Football

L'UR Namur, avant-dernière, a pris l'eau à Tirlemont

NAMUR Pas dépité, juste interloqué. Pour la première fois depuis son intronisation au début du mois de décembre, à l'issue du revers 7-1 concédé à Tirlemont, Georges Heylens a fustigé ouvertement un problème de mentalité au sein de son groupe. C'est de la sorte qu'il fallait traduire la phrase sibylline assénée après-coup.

"Je crois que des têtes devront tomber" , a-t-il affirmé, avouant ouvertement les transferts qui s'imposaient pour sauver ce qui peut l'être.

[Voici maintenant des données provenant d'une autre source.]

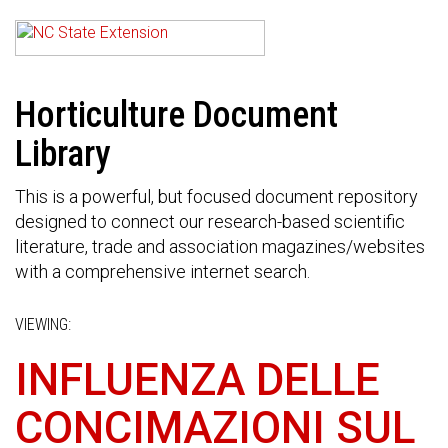
Horticulture Document
Library
This is a powerful, but focused document repository
designed to connect our research-based scientific
literature, trade and association magazines/websites
with a comprehensive internet search.
VIEWING:
INFLUENZA DELLE
CONCIMAZIONI SUL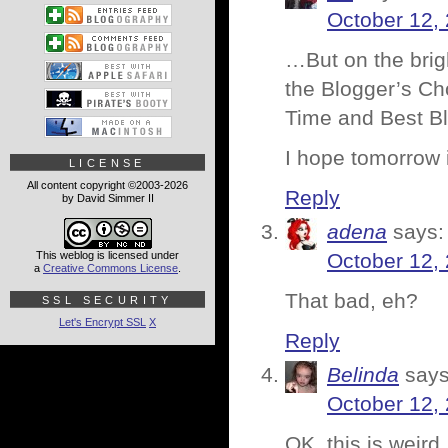
October 12,
…But on the brigh
the Blogger’s Cho
Time and Best B
I hope tomorrow i
LICENSE
All content copyright ©2003-2026
Reply
by David Simmer II
adena
says:
This weblog is licensed under
October 12,
a
Creative Commons License
.
That bad, eh?
SSL SECURITY
Let's Encrypt SSL
X
Reply
Belinda
says
October 12,
OK, this is weir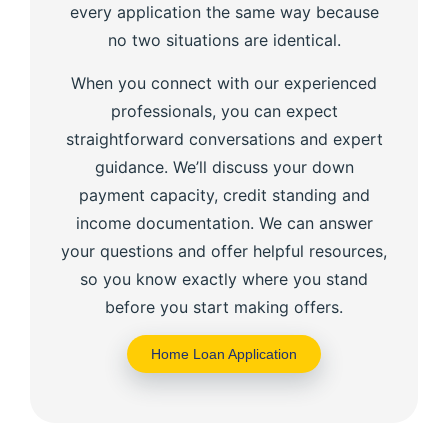
every application the same way because
no two situations are identical.
When you connect with our experienced
professionals, you can expect
straightforward conversations and expert
guidance. We’ll discuss your down
payment capacity, credit standing and
income documentation. We can answer
your questions and offer helpful resources,
so you know exactly where you stand
before you start making offers.
Home Loan Application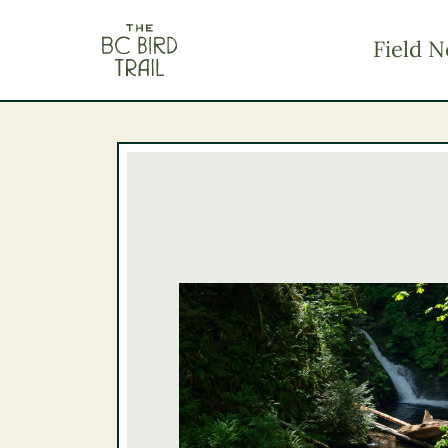
The BC Bird Trail
Field N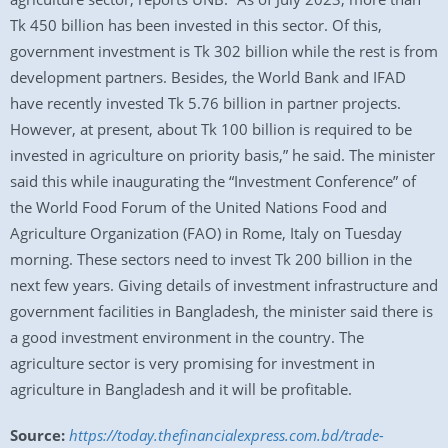
Tk 450 billion has been invested in this sector. Of this,
government investment is Tk 302 billion while the rest is from
development partners. Besides, the World Bank and IFAD
have recently invested Tk 5.76 billion in partner projects.
However, at present, about Tk 100 billion is required to be
invested in agriculture on priority basis,” he said. The minister
said this while inaugurating the “Investment Conference” of
the World Food Forum of the United Nations Food and
Agriculture Organization (FAO) in Rome, Italy on Tuesday
morning. These sectors need to invest Tk 200 billion in the
next few years. Giving details of investment infrastructure and
government facilities in Bangladesh, the minister said there is
a good investment environment in the country. The
agriculture sector is very promising for investment in
agriculture in Bangladesh and it will be profitable.
Source:
https://today.thefinancialexpress.com.bd/trade-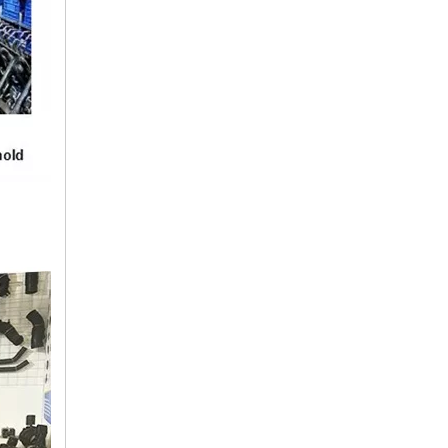
16572-74290 TOYOTA Hose
16572-74190 TOYOTA Hose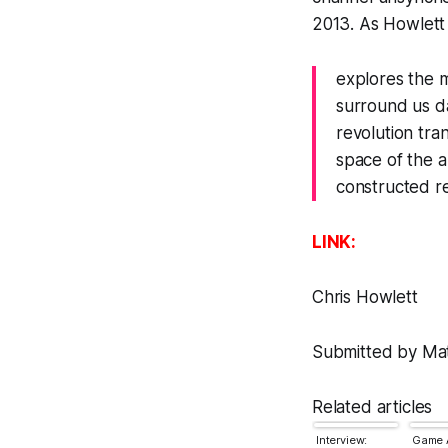
2013. As Howlett
explores the m
surround us d
revolution tra
space of the 
constructed re
LINK:
Chris Howlett
Submitted by Matt
Related articles
Interview:
Game A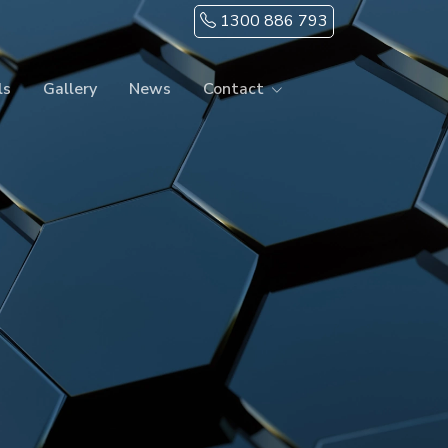
1300 886 793
ls
Gallery
News
Contact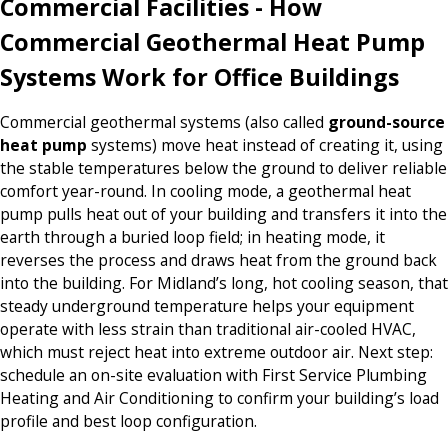
Commercial Facilities - How
Commercial Geothermal Heat Pump
Systems Work for Office Buildings
Commercial geothermal systems (also called
ground-source
heat pump
systems) move heat instead of creating it, using
the stable temperatures below the ground to deliver reliable
comfort year-round. In cooling mode, a geothermal heat
pump pulls heat out of your building and transfers it into the
earth through a buried loop field; in heating mode, it
reverses the process and draws heat from the ground back
into the building. For Midland’s long, hot cooling season, that
steady underground temperature helps your equipment
operate with less strain than traditional air-cooled HVAC,
which must reject heat into extreme outdoor air. Next step:
schedule an on-site evaluation with First Service Plumbing
Heating and Air Conditioning to confirm your building’s load
profile and best loop configuration.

S'il réside partiellement dans la mentalité affichée sur le terrain, le problème namurois se trouve également ailleurs. Le manque de régularité doit être pointé. Alors qu'ils semblaient empreints de cette notion essentielle au cours des sorties qui suivirent la funeste soirée de mise à Waasland pour l'intronisation de leur coach (7-1), les Namurois sont lourdement retombés dans leurs travers.

Les absences d'un quart d'heure ont une fois de plus pesé lourd.

"D'une mi-temps à une autre, il faut avouer qu'on ne retrouve pas le même état d'esprit. À Tirlemont, le groupe a fait preuve d'une belle solidarité durant la période initiale. Ensuite, tout s'est effiloché. J'ai vu tant de lacunes."

En clair, le mercato servira à colmater les trous inhérents aux départs (celui de Cvetkovic est acquis, celui de Benayen annoncé) mais également renforcer l'effectif qualitativement.